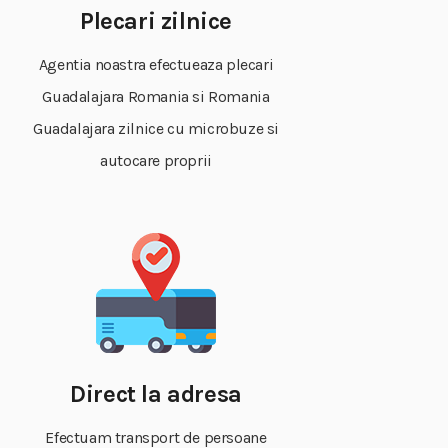
Plecari zilnice
Agentia noastra efectueaza plecari
Guadalajara Romania si Romania
Guadalajara zilnice cu microbuze si
autocare proprii
Direct la adresa
Efectuam transport de persoane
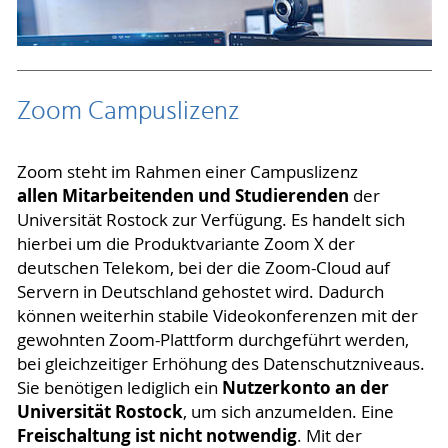
Zoom Campuslizenz
Zoom steht im Rahmen einer Campuslizenz
allen Mitarbeitenden und Studierenden
der
Universität Rostock zur Verfügung. Es handelt sich
hierbei um die Produktvariante Zoom X der
deutschen Telekom, bei der die Zoom-Cloud auf
Servern in Deutschland gehostet wird. Dadurch
können weiterhin stabile Videokonferenzen mit der
gewohnten Zoom-Plattform durchgeführt werden,
bei gleichzeitiger Erhöhung des Datenschutzniveaus.
Nutzerkonto an der
Sie benötigen lediglich ein
Universität Rostock
, um sich anzumelden. Eine
Freischaltung ist nicht notwendig
. Mit der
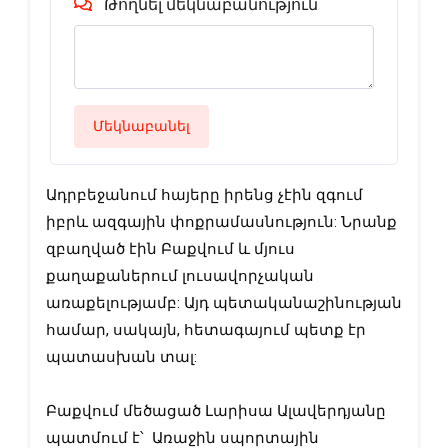
Թողնել մեկնաբանություն
Մեկնաբանել
Ադրբեջանում հայերը իրենց չէին զգում 
իբրև ազգային փոքրամասնություն: Նրանք 
զբաղված էին Բաքվում և մյուս 
քաղաքաներում լուսավորչական 
առաքելությամբ: Այդ պետականաշինության  
համար, սակայն, հետագայում պետք էր 
պատասխան տալ: 
Բաքվում մեծացած Լարիսա Ալավերդյանը 
պատմում է՝  Առաջին սպորտային 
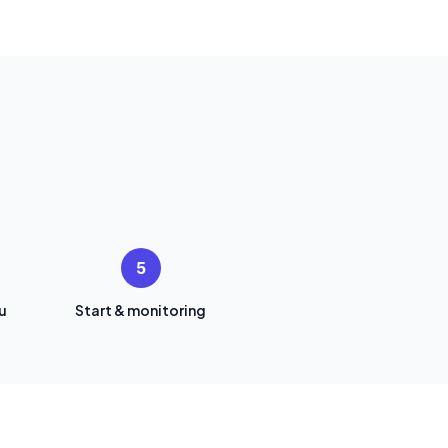
5
u
Start & monitoring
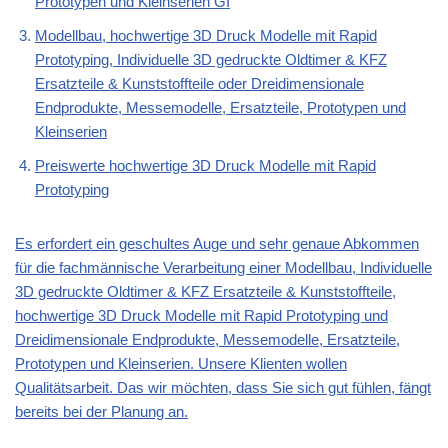
Prototypen und Kleinserien GI
Modellbau, hochwertige 3D Druck Modelle mit Rapid
Prototyping, Individuelle 3D gedruckte Oldtimer & KFZ
Ersatzteile & Kunststoffteile oder Dreidimensionale
Endprodukte, Messemodelle, Ersatzteile, Prototypen und
Kleinserien
Preiswerte hochwertige 3D Druck Modelle mit Rapid
Prototyping
Es erfordert ein geschultes Auge und sehr genaue Abkommen
für die fachmännische Verarbeitung einer Modellbau, Individuelle
3D gedruckte Oldtimer & KFZ Ersatzteile & Kunststoffteile,
hochwertige 3D Druck Modelle mit Rapid Prototyping und
Dreidimensionale Endprodukte, Messemodelle, Ersatzteile,
Prototypen und Kleinserien. Unsere Klienten wollen
Qualitätsarbeit. Das wir möchten, dass Sie sich gut fühlen, fängt
bereits bei der Planung an.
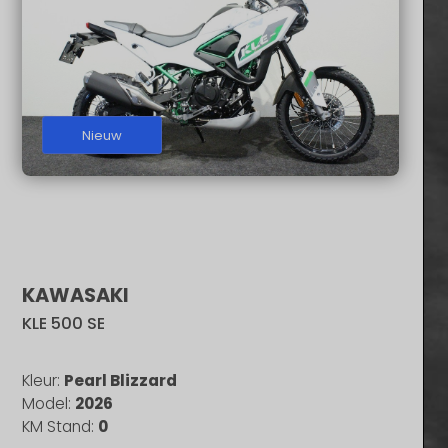
20000
2025
Nieuw
2023
KAWASAKI
KLE 500 SE
Kleur:
Pearl Blizzard
Model:
2026
KM Stand:
0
——————————
[What the task requires] Give the text lines from all the records above as one numbered list, with blank lines left out. Leave the pictures out of your answer.

[Response]
1. Plecari zilnice
2. Agentia noastra efectueaza plecari
3. Guadalajara Romania si Romania
4. Guadalajara zilnice cu microbuze si
5. autocare proprii
6. Direct la adresa
7. Efectuam transport de persoane
8. Zoom Campuslizenz
9. Zoom steht im Rahmen einer Campuslizenz
10. allen Mitarbeitenden und Studierenden
11. der
12. Universität Rostock zur Verfügung. Es handelt sich
13. hierbei um die Produktvariante Zoom X der
14. deutschen Telekom, bei der die Zoom-Cloud auf
15. Servern in Deutschland gehostet wird. Dadurch
16. können weiterhin stabile Videokonferenzen mit der
17. gewohnten Zoom-Plattform durchgeführt werden,
18. bei gleichzeitiger Erhöhung des Datenschutzniveaus.
19. Nutzerkonto an der
20. Sie benötigen lediglich ein
21. Universität Rostock
22. , um sich anzumelden. Eine
23. Freischaltung ist nicht notwendig
24. . Mit der
25. Թողնել մեկնաբանություն
26. Մեկնաբանել
27. Ադրբեջանում հայերը իրենց չէին զգում 
28. իբրև ազգային փոքրամասնություն: Նրանք 
29. զբաղված էին Բաքվում և մյուս 
30. քաղաքաներում լուսավորչական 
31. առաքելությամբ: Այդ պետականաշինության  
32. համար, սակայն, հետագայում պետք էր 
33. պատասխան տալ: 
34. Բաքվում մեծացած Լարիսա Ալավերդյանը 
35. պատմում է՝  Առաջին սպորտային 
36. 5
37. u
38. Start & monitoring
39. Prototypen und Kleinserien GI
40. Modellbau, hochwertige 3D Druck Modelle mit Rapid
41. Prototyping, Individuelle 3D gedruckte Oldtimer & KFZ
42. Ersatzteile & Kunststoffteile oder Dreidimensionale
43. Endprodukte, Messemodelle, Ersatzteile, Prototypen und
44. Kleinserien
45. Preiswerte hochwertige 3D Druck Modelle mit Rapid
46. Prototyping
47. Es erfordert ein geschultes Auge und sehr genaue Abkommen
48. für die fachmännische Verarbeitung einer Modellbau, Individuelle
49. 3D gedruckte Oldtimer & KFZ Ersatzteile & Kunststoffteile,
50. hochwertige 3D Druck Modelle mit Rapid Prototyping und
51. Dreidimensionale Endprodukte, Messemodelle, Ersatzteile,
52. Prototypen und Kleinserien. Unsere Klienten wollen
53. Qualitätsarbeit. Das wir möchten, dass Sie sich gut fühlen, fängt
54. bereits bei der Planung an.
55. 20000
56. 2025
57. Nieuw
58. 2023
59. KAWASAKI
60. KLE 500 SE
61. Kleur:
62. Pearl Blizzard
63. Model:
64. 2026
65. KM Stand:
66. 0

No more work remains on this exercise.